Sobald Papi und Duke sich auf einen Stundenlohn für Emilio geeinigt hatten und alle Papiere unterzeichnet waren, hatte ich ihn hastig aus dem Duchess gelotst, und Papi hatte kein Wort mehr gesagt. Als wir nach Hause kamen, zog ich mir normale Sachen an, und er machte es sich für einen Westernmarathon auf dem Sofa gemütlich. Jetzt brauchte ich Moms Zustimmung für die Motorradpläne, ohne Namen zu nennen. Es war ein paar Jahre her, aber ich war mir ziemlich sicher, dass Vargas in unserem Haus nach wie vor ein Schimpfwort war.

Jedenfalls für diejenigen, die sich daran erinnerten, wofür es stand.

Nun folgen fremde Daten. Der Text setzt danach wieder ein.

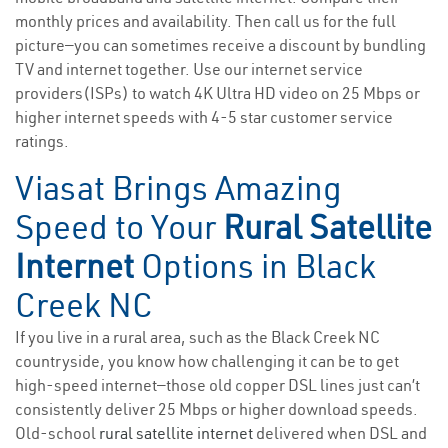
monthly prices and availability. Then call us for the full
picture—you can sometimes receive a discount by bundling
TV and internet together. Use our internet service
providers(ISPs) to watch 4K Ultra HD video on 25 Mbps or
higher internet speeds with 4-5 star customer service
ratings.
Viasat Brings Amazing
Speed to Your
Rural Satellite
Internet
Options in Black
Creek NC
If you live in a rural area, such as the Black Creek NC
countryside, you know how challenging it can be to get
high-speed internet—those old copper DSL lines just can’t
consistently deliver 25 Mbps or higher download speeds.
Old-school
rural satellite internet
delivered when DSL and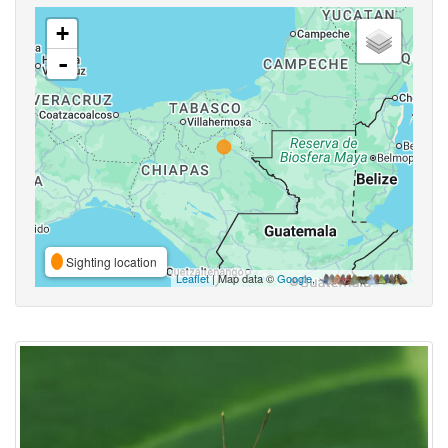
+
-
Sighting location
Leaflet
| Map data ©
Google
,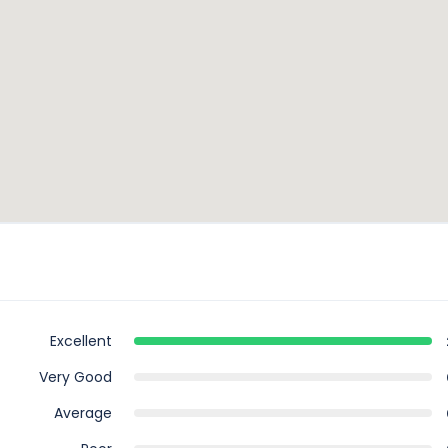
Excellent
Very Good
Average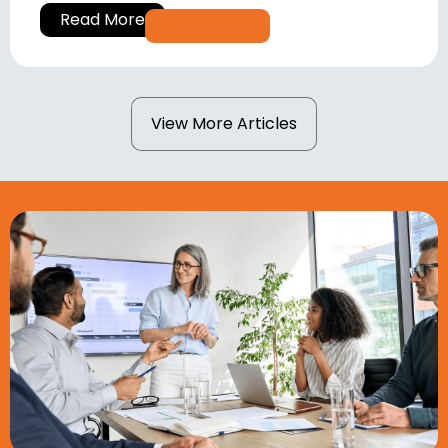
Read More
View More Articles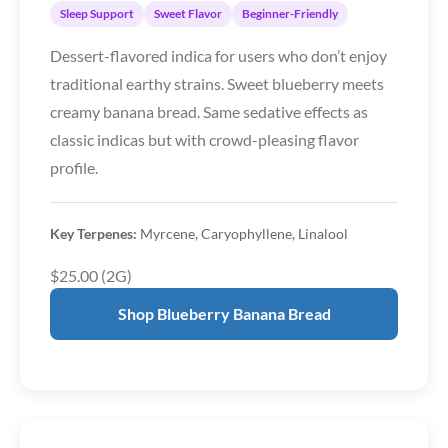
Sleep Support
Sweet Flavor
Beginner-Friendly
Dessert-flavored indica for users who don’t enjoy
traditional earthy strains. Sweet blueberry meets
creamy banana bread. Same sedative effects as
classic indicas but with crowd-pleasing flavor
profile.
Key Terpenes:
Myrcene, Caryophyllene, Linalool
$25.00 (2G)
Shop Blueberry Banana Bread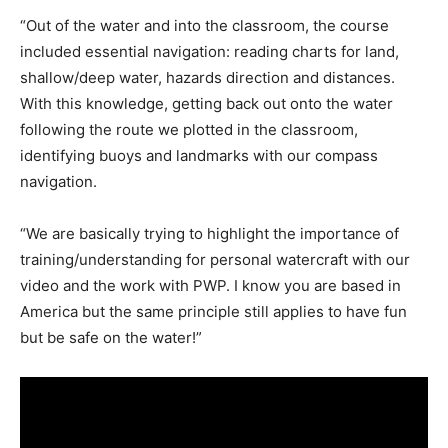
“Out of the water and into the classroom, the course
included essential navigation: reading charts for land,
shallow/deep water, hazards direction and distances.
With this knowledge, getting back out onto the water
following the route we plotted in the classroom,
identifying buoys and landmarks with our compass
navigation.
“We are basically trying to highlight the importance of
training/understanding for personal watercraft with our
video and the work with PWP. I know you are based in
America but the same principle still applies to have fun
but be safe on the water!”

»Mi amor.« Moms Akzent wird stärker, wenn sie aufgeregt oder besorgt ist, und ich drehte mich um, damit ich ihre Lippen sehen konnte, nur für alle Fälle. »Vielleicht solltest du ihm wegen der Reparatur dieses alten Schrotthaufens keine Flausen in den Kopf setzen. Es ist teuer und Papi … für ihn ist es nicht gut, ständig Fremde im Haus zu haben.«

In letzter Zeit hatte sie begonnen, Besucher abzuwimmeln – hauptsächlich Nachbarn, die es gut meinten, und ehemalige Arbeitskollegen – und ihnen zu erzählen, Papi sei müde, beschäfigt, unabkömmlich. Jetzt sprach sie wieder von Fremden im Haus, als hätte ich jeden Tag nonstop Party gemacht, seit ich den Highschoolabschluss in der Tasche hatte. Klar, diese Scrabblerunden konnten ganz schön ausufern. Und an dem einen Tag hatte Pancake sein ganzes Fressen aus der Schüssel katapultiert und überall auf dem Boden verteilt. Einfach ab-ge-fah-ren, mein Leben!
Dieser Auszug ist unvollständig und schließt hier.